Is just another (tell ’em, baby)
– Bu başka bir şey (söyle onlara bebeğim)
Woah!
– Vay!
Another girl with her finger on the world
– Parmağıyla dünyanın üzerinde başka bir kız
Singing to ya what you wanna hear
– Sana duymak istediğini söylemek
Another gun thrown down and surrendered
– Başka bir silah atıldı ve teslim oldu
Took away your fear
– Korkunu elinden aldı
Hey!
– Hey!
Another man that stands right behind you looking in the mirror
– Tam arkanda duran ve aynaya bakan başka bir adam
Well, a door left open
– Açık bırakılmış bir kapı.
A woman walking by
– Yürüyen bir kadın
A drop in the water
– Suda bir damla
A look in the eye
– Gözlerine bir bakış
A phone on the table
– Masanın üzerinde bir telefon
A man on your side
– Senin tarafında bir adam
Oh, someone that you think that you can trust
– Güvenebileceğini düşündüğün biri.
Is just another way to die
– Ölmenin başka bir yolu
Is just another, is just another
– Sadece başka bir şey, sadece başka bir şey
Is just another way
– Bu sadece başka bir yol
Shoot ’em up, bang, bang
– Vur onları, vur, vur
Hey!
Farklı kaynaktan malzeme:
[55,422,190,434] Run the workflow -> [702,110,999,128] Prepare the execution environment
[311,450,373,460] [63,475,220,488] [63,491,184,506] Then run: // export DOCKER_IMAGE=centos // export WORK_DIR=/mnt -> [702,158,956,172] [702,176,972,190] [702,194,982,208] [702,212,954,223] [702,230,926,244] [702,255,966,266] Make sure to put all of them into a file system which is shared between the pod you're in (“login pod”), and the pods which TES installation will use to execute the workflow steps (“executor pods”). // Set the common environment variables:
Hey! (Is just another)
– Hey! Hey! (Sadece başka bir şey)
Yeah! Yeah!
– Evet! Evet!
Is just another, is just another
– Sadece başka bir şey, sadece başka bir şey
Is just another, just another
– Sadece başka bir şey, sadece başka bir şey
It’s just another way! Just another)
– Bu başka bir yol! Sadece bir tane daha)
Bang, bang, bang, bang
– Güm, güm, güm, güm
Jack White & Alicia Keys – Another Way to Die İngilizce Şarkı Sözleri Türkçe Anlamları
yazarı:
Etiketler:
Bir yanıt yazın
Yorum yapabilmek için oturum açmalısınız.